In this study, we pioneered the use of SMARTS screening to construct a chromone database, and the Discovery Studio was used to achieve precise molecular docking of COX-2 through LibDock and CDOCKER, and successfully locked 7 hit compounds from the massive chromone library. In cell experiments, Q7 had a significant inhibitory effect on LPS-induced PGE₂ (IC₅₀ = 68.23 ± 8.94 μM) and NO (IC₅₀ = 44.83 ± 2.01 μM) in RAW264.7 cells, and its anti-inflammatory activity was superior to that of the traditional anti-inflammatory agents ibuprofen [IC₅₀(PGE₂) = 246.5 ± 3.8 μM] and L-canavanine [IC₅₀(NO) = 440.0 ± 7.9 μM]. Still, the activity was not as good as that of celecoxib [IC₅₀ (PGE₂) = 0.882 ± 0.021 μM], and the western blot of Q7 further confirmed its targeted inhibition of COX-2. On this basis, the structure of Q7 was optimized by flexible docking design, and 30 Q7 derivatives were synthesized one by one, all of which showed certain anti-inflammatory activities, among which Q7–9 [IC₅₀(PGE₂) = 0.209 ± 0.022 μM, IC₅₀(COX-2) = 0.121 ± 0.010 μM], Q7–25 [IC₅₀(PGE₂) = 0.267 ± 0.017 μM, IC₅₀(COX-2) = 0.228 ± 0.021 μM] and Q7–26 [IC₅₀(PGE₂) = 0.161 ± 0.018 μM, IC₅₀(COX-2) = 0.137 ± 0.004 μM] exhibited anti-inflammatory activity better than celecoxib and had a moderate selectivity index (SI_Q7–9 > 826).

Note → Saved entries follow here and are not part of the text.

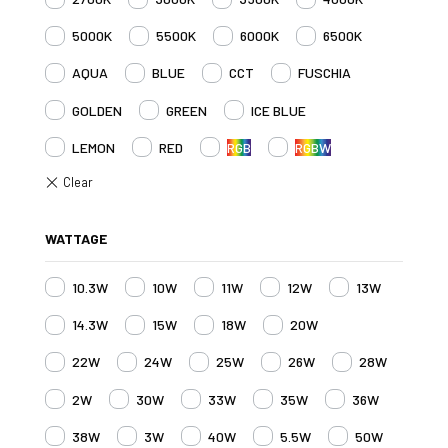
5000K
5500K
6000K
6500K
AQUA
BLUE
CCT
FUSCHIA
GOLDEN
GREEN
ICE BLUE
LEMON
RED
RGB
RGBW
WATTAGE
10.3W
10W
11W
12W
13W
14.3W
15W
18W
20W
22W
24W
25W
26W
28W
2W
30W
33W
35W
36W
38W
3W
40W
5.5W
50W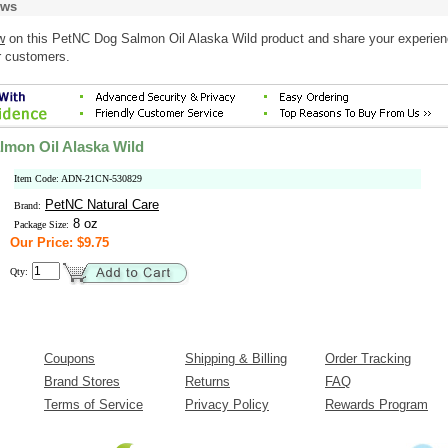
ews
w
on this PetNC Dog Salmon Oil Alaska Wild product and share your experien
r customers.
mon Oil Alaska Wild
Item Code: ADN-21CN-530829
PetNC Natural Care
Brand:
8 oz
Package Size:
Our Price: $9.75
Qty:
Coupons
Shipping & Billing
Order Tracking
Brand Stores
Returns
FAQ
Terms of Service
Privacy Policy
Rewards Program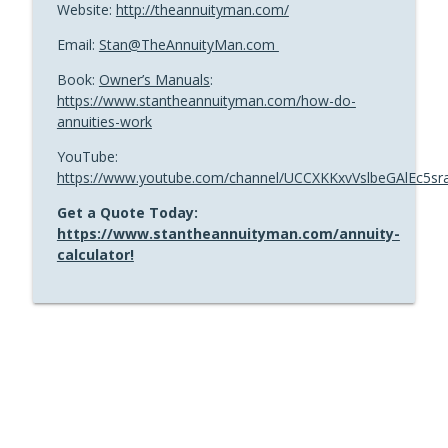
Website:
http://theannuityman.com/
Email:
Stan@TheAnnuityMan.com
Book:
Owner’s Manuals
:
https://www.stantheannuityman.com/how-do-
annuities-work
YouTube:
https://www.youtube.com/channel/UCCXKKxvVslbeGAlEc5sr
Get a Quote Today:
https://www.stantheannuityman.com/annuity-
calculator!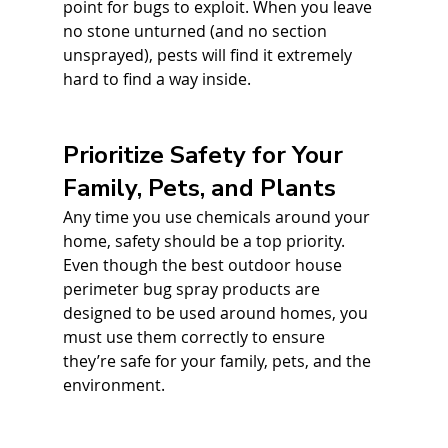
point for bugs to exploit. When you leave 
no stone unturned (and no section 
unsprayed), pests will find it extremely 
hard to find a way inside.
Prioritize Safety for Your 
Family, Pets, and Plants
Any time you use chemicals around your 
home, safety should be a top priority. 
Even though the best outdoor house 
perimeter bug spray products are 
designed to be used around homes, you 
must use them correctly to ensure 
they’re safe for your family, pets, and the 
environment. 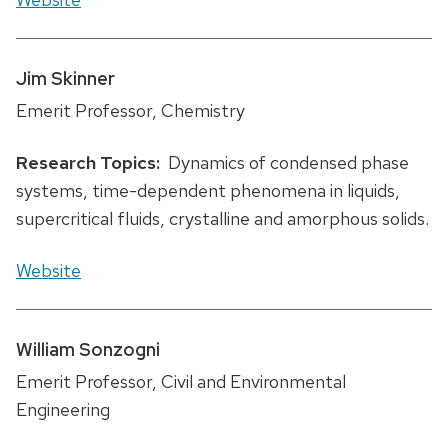
Jim Skinner
Emerit Professor, Chemistry
Research Topics:
Dynamics of condensed phase
systems, time-dependent phenomena in liquids,
supercritical fluids, crystalline and amorphous solids.
Website
William Sonzogni
Emerit Professor, Civil and Environmental
Engineering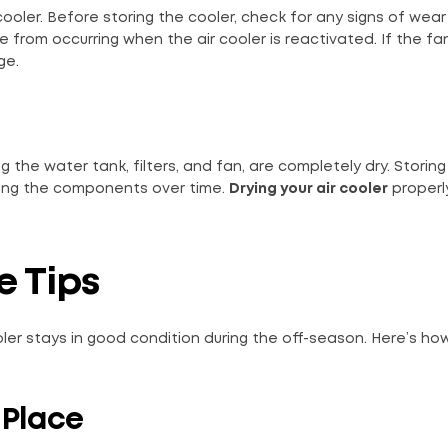
ooler. Before storing the cooler, check for any signs of wea
e from occurring when the air cooler is reactivated. If the f
ge.
g the water tank, filters, and fan, are completely dry. Storing
ging the components over time.
Drying your air cooler
properly
e Tips
ooler stays in good condition during the off-season. Here’s ho
l Place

Q7–28 (IC₅₀ = 0.014 ± 0.001 μM) and Q7–29 (IC₅₀ < 0.0128 μM) had significant inhibitory effects on NO. In addition, by constructing a 3D-QSAR model, the anti-inflammatory structures of chromone and isoflavone molecules for COX-2 and iNOS targets were systematically revealed. This study provided an important reference and basis for the research and development of new chromone non-steroidal anti-inflammatory drugs, and Q7–9 was expected to be a candidate drug with high safety and specific COX-2 inhibitors.